## Assigned task
Search the records for the string "based", then copy each line where it appears.

## Task data
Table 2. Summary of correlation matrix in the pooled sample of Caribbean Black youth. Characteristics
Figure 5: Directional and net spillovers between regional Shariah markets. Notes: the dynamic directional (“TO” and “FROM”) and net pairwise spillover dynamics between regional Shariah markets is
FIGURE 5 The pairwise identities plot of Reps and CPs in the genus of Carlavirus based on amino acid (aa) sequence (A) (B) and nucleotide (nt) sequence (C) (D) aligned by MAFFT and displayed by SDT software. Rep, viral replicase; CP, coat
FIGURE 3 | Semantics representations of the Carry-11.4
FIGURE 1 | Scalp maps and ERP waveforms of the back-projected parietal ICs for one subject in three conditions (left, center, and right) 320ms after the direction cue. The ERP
==
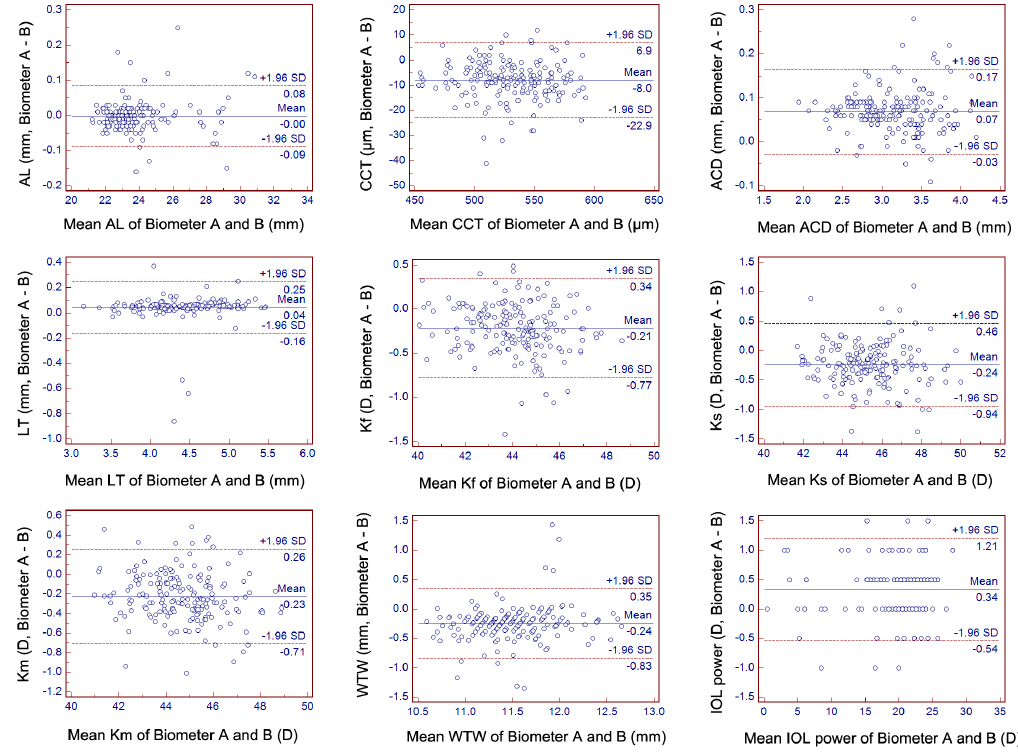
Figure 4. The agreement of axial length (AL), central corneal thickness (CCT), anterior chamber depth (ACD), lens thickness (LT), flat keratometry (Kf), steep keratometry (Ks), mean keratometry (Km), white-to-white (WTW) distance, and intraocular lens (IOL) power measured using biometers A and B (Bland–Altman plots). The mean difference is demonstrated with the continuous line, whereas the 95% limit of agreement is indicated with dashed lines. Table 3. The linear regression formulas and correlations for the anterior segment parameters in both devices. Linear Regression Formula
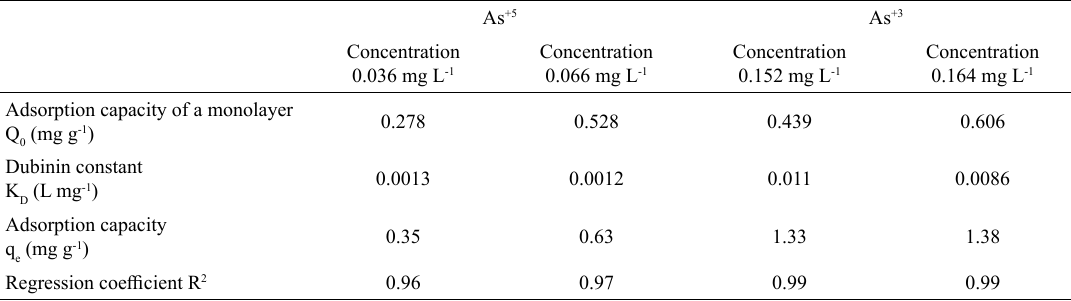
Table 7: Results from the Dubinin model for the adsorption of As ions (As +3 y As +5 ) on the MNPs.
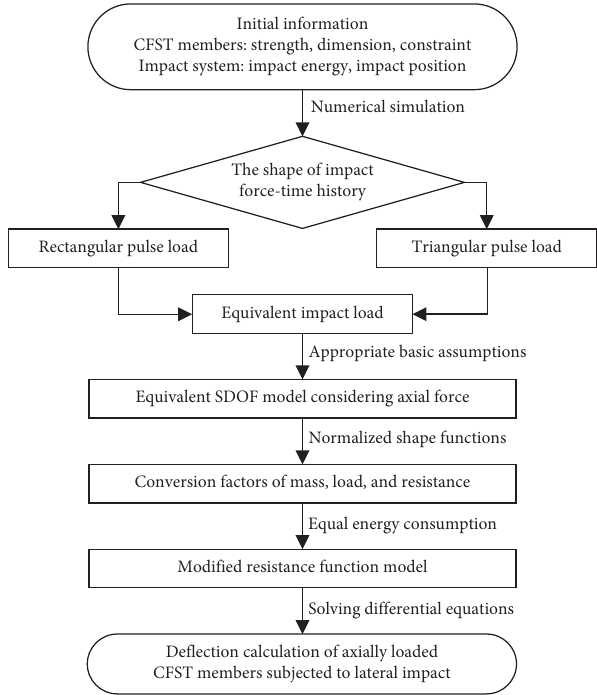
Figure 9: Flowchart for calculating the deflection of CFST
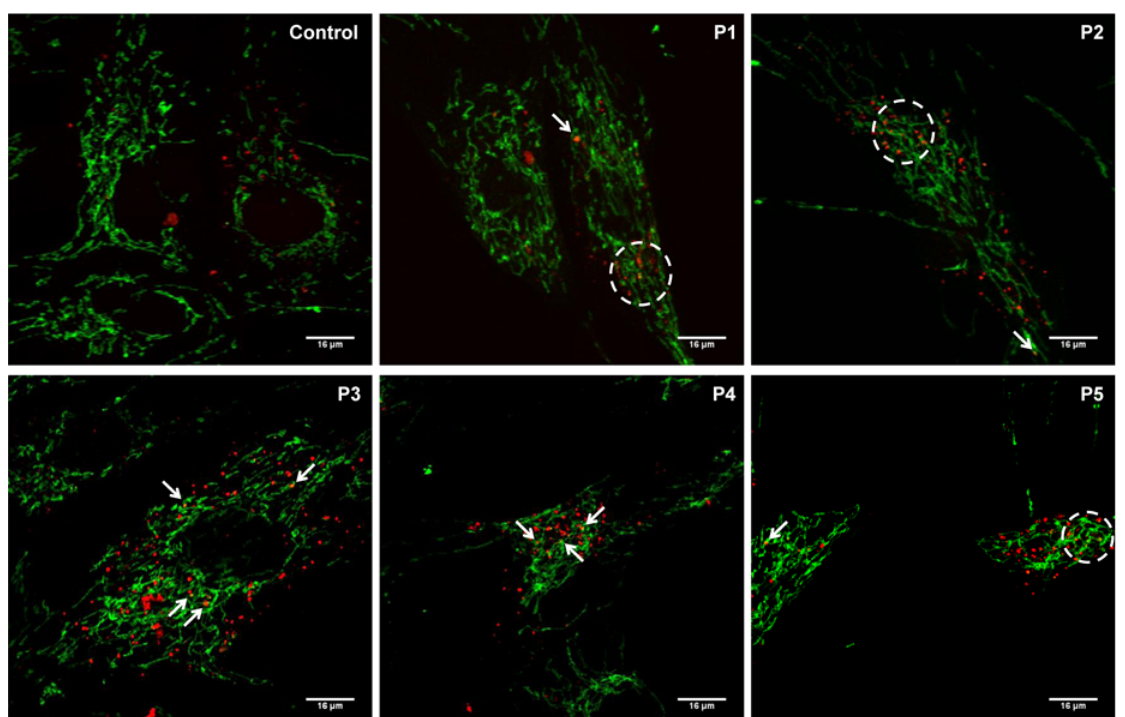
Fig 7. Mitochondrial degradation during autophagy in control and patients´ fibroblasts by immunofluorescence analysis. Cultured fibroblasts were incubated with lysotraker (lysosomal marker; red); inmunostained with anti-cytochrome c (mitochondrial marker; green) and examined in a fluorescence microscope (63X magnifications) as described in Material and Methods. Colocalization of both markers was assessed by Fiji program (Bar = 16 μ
--
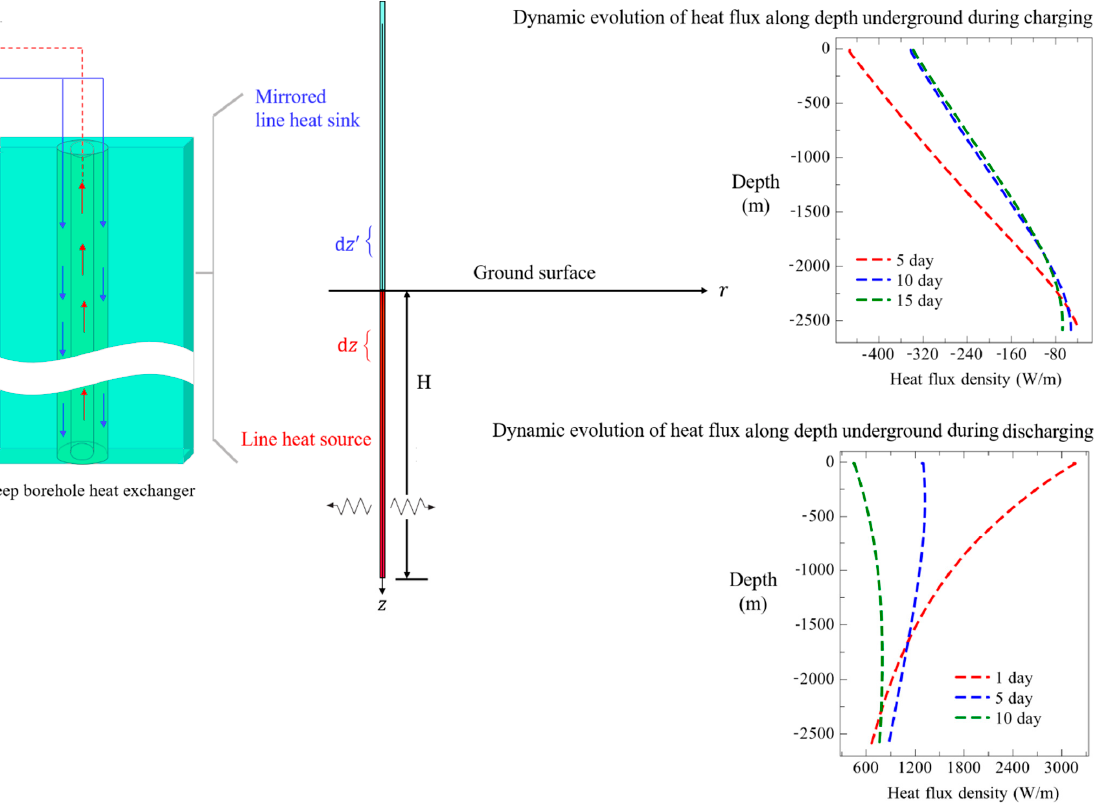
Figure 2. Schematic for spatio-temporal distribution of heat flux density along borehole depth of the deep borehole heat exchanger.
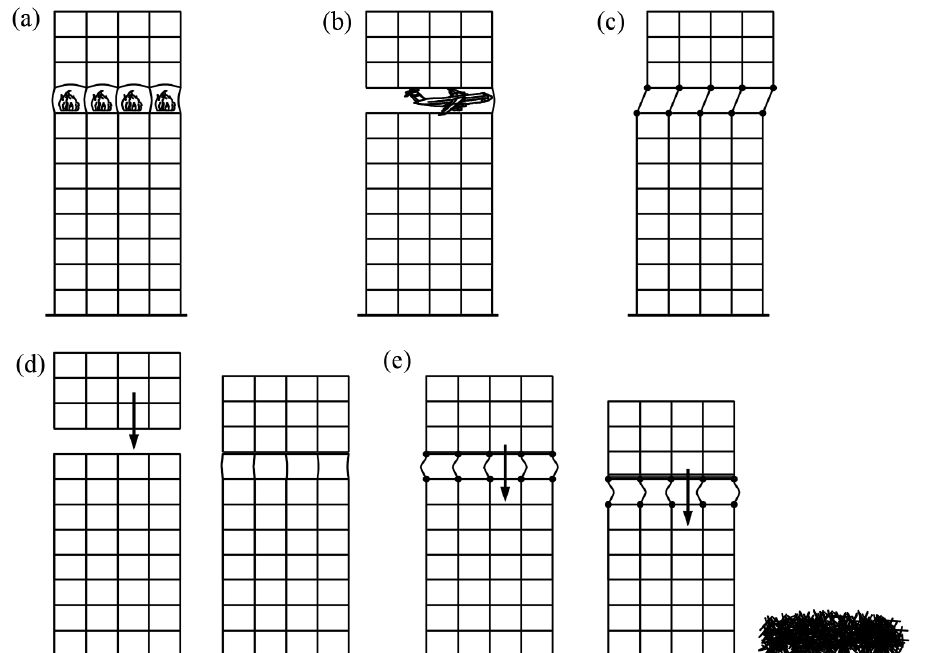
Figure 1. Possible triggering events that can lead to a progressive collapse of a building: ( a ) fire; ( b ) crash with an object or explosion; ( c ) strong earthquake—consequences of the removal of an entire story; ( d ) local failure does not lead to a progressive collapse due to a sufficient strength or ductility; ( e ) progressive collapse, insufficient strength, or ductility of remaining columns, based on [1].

## Your response
FIGURE 5 The pairwise identities plot of Reps and CPs in the genus of Carlavirus based on amino acid (aa) sequence (A) (B) and nucleotide (nt) sequence (C) (D) aligned by MAFFT and displayed by SDT software. Rep, viral replicase; CP, coat
Figure 1. Possible triggering events that can lead to a progressive collapse of a building: ( a ) fire; ( b ) crash with an object or explosion; ( c ) strong earthquake—consequences of the removal of an entire story; ( d ) local failure does not lead to a progressive collapse due to a sufficient strength or ductility; ( e ) progressive collapse, insufficient strength, or ductility of remaining columns, based on [1].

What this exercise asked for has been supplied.